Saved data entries
'''

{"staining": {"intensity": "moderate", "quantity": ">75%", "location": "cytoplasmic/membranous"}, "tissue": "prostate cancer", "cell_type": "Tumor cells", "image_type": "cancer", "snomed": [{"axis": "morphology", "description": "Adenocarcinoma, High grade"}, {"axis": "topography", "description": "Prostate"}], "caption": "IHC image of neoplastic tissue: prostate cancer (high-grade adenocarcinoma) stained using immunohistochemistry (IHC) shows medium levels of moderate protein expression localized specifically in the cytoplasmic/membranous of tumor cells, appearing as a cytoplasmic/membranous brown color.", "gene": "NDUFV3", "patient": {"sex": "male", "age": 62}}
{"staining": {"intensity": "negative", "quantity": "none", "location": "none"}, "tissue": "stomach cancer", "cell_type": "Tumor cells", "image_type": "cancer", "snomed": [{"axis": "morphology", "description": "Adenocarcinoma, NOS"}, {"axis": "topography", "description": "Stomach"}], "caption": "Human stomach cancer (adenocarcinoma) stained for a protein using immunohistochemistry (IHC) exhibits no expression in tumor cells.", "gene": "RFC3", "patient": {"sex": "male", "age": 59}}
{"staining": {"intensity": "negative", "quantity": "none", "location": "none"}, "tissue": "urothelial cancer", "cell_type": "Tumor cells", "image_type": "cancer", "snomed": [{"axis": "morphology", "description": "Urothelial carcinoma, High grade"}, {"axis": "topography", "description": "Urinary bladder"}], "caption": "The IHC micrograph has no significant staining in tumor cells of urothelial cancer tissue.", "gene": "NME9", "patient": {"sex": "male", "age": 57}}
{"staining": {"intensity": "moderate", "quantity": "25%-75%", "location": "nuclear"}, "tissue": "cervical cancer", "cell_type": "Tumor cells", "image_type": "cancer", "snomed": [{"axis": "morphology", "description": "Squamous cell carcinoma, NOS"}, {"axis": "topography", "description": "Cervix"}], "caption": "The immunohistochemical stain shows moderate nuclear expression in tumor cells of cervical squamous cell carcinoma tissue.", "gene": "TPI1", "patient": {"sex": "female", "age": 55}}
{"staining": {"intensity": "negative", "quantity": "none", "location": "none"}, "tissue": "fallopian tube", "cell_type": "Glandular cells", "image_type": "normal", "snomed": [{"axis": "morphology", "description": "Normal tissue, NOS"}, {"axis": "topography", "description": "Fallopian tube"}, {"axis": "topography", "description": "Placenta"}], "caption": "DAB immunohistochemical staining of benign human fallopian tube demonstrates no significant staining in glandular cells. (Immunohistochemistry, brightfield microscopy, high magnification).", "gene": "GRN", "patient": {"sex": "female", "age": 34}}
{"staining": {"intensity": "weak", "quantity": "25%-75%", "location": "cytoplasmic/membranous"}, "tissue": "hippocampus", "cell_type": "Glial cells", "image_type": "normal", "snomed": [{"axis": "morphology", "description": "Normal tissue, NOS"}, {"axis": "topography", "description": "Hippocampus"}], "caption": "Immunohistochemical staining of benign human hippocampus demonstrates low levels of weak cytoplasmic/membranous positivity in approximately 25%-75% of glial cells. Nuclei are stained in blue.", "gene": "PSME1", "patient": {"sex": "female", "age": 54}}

'''

• _TO DO_
The response must consist solely of the lines from the top of the records through the line holding "IHC micrograph has", copied word for word.

• _EXERCISE ANSWER_
{"staining": {"intensity": "moderate", "quantity": ">75%", "location": "cytoplasmic/membranous"}, "tissue": "prostate cancer", "cell_type": "Tumor cells", "image_type": "cancer", "snomed": [{"axis": "morphology", "description": "Adenocarcinoma, High grade"}, {"axis": "topography", "description": "Prostate"}], "caption": "IHC image of neoplastic tissue: prostate cancer (high-grade adenocarcinoma) stained using immunohistochemistry (IHC) shows medium levels of moderate protein expression localized specifically in the cytoplasmic/membranous of tumor cells, appearing as a cytoplasmic/membranous brown color.", "gene": "NDUFV3", "patient": {"sex": "male", "age": 62}}
{"staining": {"intensity": "negative", "quantity": "none", "location": "none"}, "tissue": "stomach cancer", "cell_type": "Tumor cells", "image_type": "cancer", "snomed": [{"axis": "morphology", "description": "Adenocarcinoma, NOS"}, {"axis": "topography", "description": "Stomach"}], "caption": "Human stomach cancer (adenocarcinoma) stained for a protein using immunohistochemistry (IHC) exhibits no expression in tumor cells.", "gene": "RFC3", "patient": {"sex": "male", "age": 59}}
{"staining": {"intensity": "negative", "quantity": "none", "location": "none"}, "tissue": "urothelial cancer", "cell_type": "Tumor cells", "image_type": "cancer", "snomed": [{"axis": "morphology", "description": "Urothelial carcinoma, High grade"}, {"axis": "topography", "description": "Urinary bladder"}], "caption": "The IHC micrograph has no significant staining in tumor cells of urothelial cancer tissue.", "gene": "NME9", "patient": {"sex": "male", "age": 57}}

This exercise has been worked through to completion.